RECORDS SHOWN -
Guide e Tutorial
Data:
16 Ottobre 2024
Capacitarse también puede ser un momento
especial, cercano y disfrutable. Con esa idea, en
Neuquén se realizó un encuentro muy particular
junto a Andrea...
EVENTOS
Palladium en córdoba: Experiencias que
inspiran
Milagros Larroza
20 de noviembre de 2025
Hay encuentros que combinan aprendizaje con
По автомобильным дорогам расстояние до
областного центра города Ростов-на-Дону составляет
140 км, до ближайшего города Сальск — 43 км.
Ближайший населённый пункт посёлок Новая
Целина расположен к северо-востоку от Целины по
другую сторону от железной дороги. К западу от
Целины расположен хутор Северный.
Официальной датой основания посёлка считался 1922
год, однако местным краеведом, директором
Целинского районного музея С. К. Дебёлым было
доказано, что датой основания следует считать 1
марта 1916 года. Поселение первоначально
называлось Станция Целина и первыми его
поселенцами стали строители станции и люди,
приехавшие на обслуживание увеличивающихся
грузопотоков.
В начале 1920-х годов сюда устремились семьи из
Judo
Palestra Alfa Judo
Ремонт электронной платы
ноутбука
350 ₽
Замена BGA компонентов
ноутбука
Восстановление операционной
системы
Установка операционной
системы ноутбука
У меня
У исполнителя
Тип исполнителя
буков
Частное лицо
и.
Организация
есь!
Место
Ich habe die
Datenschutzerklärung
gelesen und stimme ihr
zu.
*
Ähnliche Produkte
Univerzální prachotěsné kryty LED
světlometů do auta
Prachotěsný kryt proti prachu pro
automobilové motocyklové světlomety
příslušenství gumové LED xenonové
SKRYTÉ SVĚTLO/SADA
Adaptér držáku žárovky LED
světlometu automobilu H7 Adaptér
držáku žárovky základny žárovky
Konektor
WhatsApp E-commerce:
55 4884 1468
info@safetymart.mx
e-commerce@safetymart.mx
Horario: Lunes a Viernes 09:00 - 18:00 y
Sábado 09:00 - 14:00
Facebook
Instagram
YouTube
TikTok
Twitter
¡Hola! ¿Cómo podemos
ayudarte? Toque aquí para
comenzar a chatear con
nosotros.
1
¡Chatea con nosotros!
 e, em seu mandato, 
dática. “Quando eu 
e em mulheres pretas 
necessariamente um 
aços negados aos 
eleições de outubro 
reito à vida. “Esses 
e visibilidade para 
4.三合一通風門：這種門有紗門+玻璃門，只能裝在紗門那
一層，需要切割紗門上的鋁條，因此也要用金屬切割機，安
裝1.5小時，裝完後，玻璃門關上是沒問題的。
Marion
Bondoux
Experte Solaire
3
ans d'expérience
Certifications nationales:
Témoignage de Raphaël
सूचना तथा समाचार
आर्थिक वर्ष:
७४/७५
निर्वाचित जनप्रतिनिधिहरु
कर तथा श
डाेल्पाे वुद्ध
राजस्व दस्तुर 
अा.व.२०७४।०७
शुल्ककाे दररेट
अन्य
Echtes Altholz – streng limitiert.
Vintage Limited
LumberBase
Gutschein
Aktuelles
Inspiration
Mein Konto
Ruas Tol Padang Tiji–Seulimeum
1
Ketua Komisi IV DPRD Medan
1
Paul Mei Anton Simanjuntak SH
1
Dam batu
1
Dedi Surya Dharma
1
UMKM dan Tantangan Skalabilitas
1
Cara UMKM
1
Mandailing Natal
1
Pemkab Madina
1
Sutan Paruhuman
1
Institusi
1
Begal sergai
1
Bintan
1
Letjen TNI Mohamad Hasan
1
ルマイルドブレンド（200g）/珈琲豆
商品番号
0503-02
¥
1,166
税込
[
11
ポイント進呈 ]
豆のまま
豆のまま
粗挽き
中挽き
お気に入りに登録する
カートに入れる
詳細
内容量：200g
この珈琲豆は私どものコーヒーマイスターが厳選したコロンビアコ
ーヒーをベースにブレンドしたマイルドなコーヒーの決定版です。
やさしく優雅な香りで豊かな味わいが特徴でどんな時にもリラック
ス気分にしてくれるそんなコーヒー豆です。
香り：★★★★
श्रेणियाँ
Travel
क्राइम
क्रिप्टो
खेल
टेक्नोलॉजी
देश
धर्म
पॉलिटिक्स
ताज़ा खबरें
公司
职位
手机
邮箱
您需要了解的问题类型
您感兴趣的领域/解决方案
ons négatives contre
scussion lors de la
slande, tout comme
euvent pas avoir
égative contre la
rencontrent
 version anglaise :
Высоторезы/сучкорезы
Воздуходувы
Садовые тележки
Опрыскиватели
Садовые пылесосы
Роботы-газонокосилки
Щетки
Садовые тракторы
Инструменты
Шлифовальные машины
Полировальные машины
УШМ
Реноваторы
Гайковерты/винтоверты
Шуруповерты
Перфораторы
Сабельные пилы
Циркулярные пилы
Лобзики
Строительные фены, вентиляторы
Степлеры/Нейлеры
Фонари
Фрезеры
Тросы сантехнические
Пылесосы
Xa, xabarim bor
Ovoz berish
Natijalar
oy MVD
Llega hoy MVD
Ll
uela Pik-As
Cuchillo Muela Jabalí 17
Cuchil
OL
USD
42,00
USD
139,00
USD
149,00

REQUEST - Reproduce all the records, exactly and in full.

YOUR SOLUTION -
Guide e Tutorial
Data:
16 Ottobre 2024
Capacitarse también puede ser un momento
especial, cercano y disfrutable. Con esa idea, en
Neuquén se realizó un encuentro muy particular
junto a Andrea...
EVENTOS
Palladium en córdoba: Experiencias que
inspiran
Milagros Larroza
20 de noviembre de 2025
Hay encuentros que combinan aprendizaje con
По автомобильным дорогам расстояние до
областного центра города Ростов-на-Дону составляет
140 км, до ближайшего города Сальск — 43 км.
Ближайший населённый пункт посёлок Новая
Целина расположен к северо-востоку от Целины по
другую сторону от железной дороги. К западу от
Целины расположен хутор Северный.
Официальной датой основания посёлка считался 1922
год, однако местным краеведом, директором
Целинского районного музея С. К. Дебёлым было
доказано, что датой основания следует считать 1
марта 1916 года. Поселение первоначально
называлось Станция Целина и первыми его
поселенцами стали строители станции и люди,
приехавшие на обслуживание увеличивающихся
грузопотоков.
В начале 1920-х годов сюда устремились семьи из
Judo
Palestra Alfa Judo
Ремонт электронной платы
ноутбука
350 ₽
Замена BGA компонентов
ноутбука
Восстановление операционной
системы
Установка операционной
системы ноутбука
У меня
У исполнителя
Тип исполнителя
буков
Частное лицо
и.
Организация
есь!
Место
Ich habe die
Datenschutzerklärung
gelesen und stimme ihr
zu.
*
Ähnliche Produkte
Univerzální prachotěsné kryty LED
světlometů do auta
Prachotěsný kryt proti prachu pro
automobilové motocyklové světlomety
příslušenství gumové LED xenonové
SKRYTÉ SVĚTLO/SADA
Adaptér držáku žárovky LED
světlometu automobilu H7 Adaptér
držáku žárovky základny žárovky
Konektor
WhatsApp E-commerce:
55 4884 1468
info@safetymart.mx
e-commerce@safetymart.mx
Horario: Lunes a Viernes 09:00 - 18:00 y
Sábado 09:00 - 14:00
Facebook
Instagram
YouTube
TikTok
Twitter
¡Hola! ¿Cómo podemos
ayudarte? Toque aquí para
comenzar a chatear con
nosotros.
1
¡Chatea con nosotros!
 e, em seu mandato, 
dática. “Quando eu 
e em mulheres pretas 
necessariamente um 
aços negados aos 
eleições de outubro 
reito à vida. “Esses 
e visibilidade para 
4.三合一通風門：這種門有紗門+玻璃門，只能裝在紗門那
一層，需要切割紗門上的鋁條，因此也要用金屬切割機，安
裝1.5小時，裝完後，玻璃門關上是沒問題的。
Marion
Bondoux
Experte Solaire
3
ans d'expérience
Certifications nationales:
Témoignage de Raphaël
सूचना तथा समाचार
आर्थिक वर्ष:
७४/७५
निर्वाचित जनप्रतिनिधिहरु
कर तथा श
डाेल्पाे वुद्ध
राजस्व दस्तुर 
अा.व.२०७४।०७
शुल्ककाे दररेट
अन्य
Echtes Altholz – streng limitiert.
Vintage Limited
LumberBase
Gutschein
Aktuelles
Inspiration
Mein Konto
Ruas Tol Padang Tiji–Seulimeum
1
Ketua Komisi IV DPRD Medan
1
Paul Mei Anton Simanjuntak SH
1
Dam batu
1
Dedi Surya Dharma
1
UMKM dan Tantangan Skalabilitas
1
Cara UMKM
1
Mandailing Natal
1
Pemkab Madina
1
Sutan Paruhuman
1
Institusi
1
Begal sergai
1
Bintan
1
Letjen TNI Mohamad Hasan
1
ルマイルドブレンド（200g）/珈琲豆
商品番号
0503-02
¥
1,166
税込
[
11
ポイント進呈 ]
豆のまま
豆のまま
粗挽き
中挽き
お気に入りに登録する
カートに入れる
詳細
内容量：200g
この珈琲豆は私どものコーヒーマイスターが厳選したコロンビアコ
ーヒーをベースにブレンドしたマイルドなコーヒーの決定版です。
やさしく優雅な香りで豊かな味わいが特徴でどんな時にもリラック
ス気分にしてくれるそんなコーヒー豆です。
香り：★★★★
श्रेणियाँ
Travel
क्राइम
क्रिप्टो
खेल
टेक्नोलॉजी
देश
धर्म
पॉलिटिक्स
ताज़ा खबरें
公司
职位
手机
邮箱
您需要了解的问题类型
您感兴趣的领域/解决方案
ons négatives contre
scussion lors de la
slande, tout comme
euvent pas avoir
égative contre la
rencontrent
 version anglaise :
Высоторезы/сучкорезы
Воздуходувы
Садовые тележки
Опрыскиватели
Садовые пылесосы
Роботы-газонокосилки
Щетки
Садовые тракторы
Инструменты
Шлифовальные машины
Полировальные машины
УШМ
Реноваторы
Гайковерты/винтоверты
Шуруповерты
Перфораторы
Сабельные пилы
Циркулярные пилы
Лобзики
Строительные фены, вентиляторы
Степлеры/Нейлеры
Фонари
Фрезеры
Тросы сантехнические
Пылесосы
Xa, xabarim bor
Ovoz berish
Natijalar
oy MVD
Llega hoy MVD
Ll
uela Pik-As
Cuchillo Muela Jabalí 17
Cuchil
OL
USD
42,00
USD
139,00
USD
149,00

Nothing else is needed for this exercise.